All at once the telephone stopped ringing. Johnny turned from the window—and saw Kathy Sharp standing by it, the receiver in her hand. “He called me,” she said. “And he told me, Johnny, where you were and what you were going to do.”

“Nuts,” he said, “I’m not going to do anything.” He moved back from the window.

“He thought you were,” Kathy said.

“Yes, and that proves he can be wrong.” His cigarette, he saw, had burned down to the filter; he dropped it into the ashtray on the dresser and stubbed it out.

“My grandfather was always fond of you,” Kathy said. “He wouldn’t like anything to happen to you.”

Shrugging, Johnny said, “As far as I’m concerned I have nothing to do with Louis Sarapis any more.”

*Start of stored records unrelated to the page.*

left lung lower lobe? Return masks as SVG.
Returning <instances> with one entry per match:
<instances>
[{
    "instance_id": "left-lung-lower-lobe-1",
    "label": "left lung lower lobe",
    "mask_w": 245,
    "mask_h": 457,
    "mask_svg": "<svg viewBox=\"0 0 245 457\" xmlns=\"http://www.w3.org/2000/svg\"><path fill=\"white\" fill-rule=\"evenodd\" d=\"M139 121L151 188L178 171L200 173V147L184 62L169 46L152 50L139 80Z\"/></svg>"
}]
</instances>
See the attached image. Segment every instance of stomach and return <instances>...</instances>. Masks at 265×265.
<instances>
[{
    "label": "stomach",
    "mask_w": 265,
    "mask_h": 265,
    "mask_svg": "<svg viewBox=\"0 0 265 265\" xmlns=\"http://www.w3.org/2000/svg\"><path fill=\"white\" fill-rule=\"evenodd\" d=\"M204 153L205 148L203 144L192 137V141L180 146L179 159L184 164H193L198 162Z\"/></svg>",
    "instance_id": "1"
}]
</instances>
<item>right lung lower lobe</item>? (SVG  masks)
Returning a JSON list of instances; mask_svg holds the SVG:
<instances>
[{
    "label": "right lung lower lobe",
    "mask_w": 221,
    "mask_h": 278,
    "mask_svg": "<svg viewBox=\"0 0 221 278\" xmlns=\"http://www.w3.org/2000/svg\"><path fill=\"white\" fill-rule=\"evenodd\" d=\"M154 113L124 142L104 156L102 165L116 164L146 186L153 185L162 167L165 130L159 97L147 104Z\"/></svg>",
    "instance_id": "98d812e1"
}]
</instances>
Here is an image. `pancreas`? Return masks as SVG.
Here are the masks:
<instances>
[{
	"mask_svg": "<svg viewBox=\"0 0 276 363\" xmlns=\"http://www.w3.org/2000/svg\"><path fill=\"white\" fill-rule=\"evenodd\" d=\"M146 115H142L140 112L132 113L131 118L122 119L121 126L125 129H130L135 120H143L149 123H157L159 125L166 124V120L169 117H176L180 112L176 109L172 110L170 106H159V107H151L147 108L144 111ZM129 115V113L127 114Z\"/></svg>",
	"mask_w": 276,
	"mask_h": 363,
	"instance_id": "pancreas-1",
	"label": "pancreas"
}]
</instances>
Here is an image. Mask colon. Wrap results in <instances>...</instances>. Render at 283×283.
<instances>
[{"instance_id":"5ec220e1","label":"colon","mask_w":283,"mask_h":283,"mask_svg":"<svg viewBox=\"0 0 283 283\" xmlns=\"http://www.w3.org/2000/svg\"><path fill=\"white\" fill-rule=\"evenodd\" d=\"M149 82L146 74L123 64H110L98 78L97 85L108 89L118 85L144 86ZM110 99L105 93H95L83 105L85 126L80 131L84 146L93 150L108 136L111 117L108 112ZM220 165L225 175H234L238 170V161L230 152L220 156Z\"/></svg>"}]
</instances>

Kathy had put the receiver to her ear; she paid no attention to Johnny—she was listening to her grandfather, he saw, and so he ceased talking. It was futile.

“He says,” Kathy said, “that Claude St. Cyr and Phil Harvey are on their way up here. He told them to come, too.”

“Nice of him,” he said shortly.

Kathy said, “I’m fond of you, too, Johnny. I can see what my grandfather found about you to like and admire. You genuinely take my welfare seriously, don’t you? Maybe I could go into the hospital voluntarily, for a short period anyhow, a week or a few days.”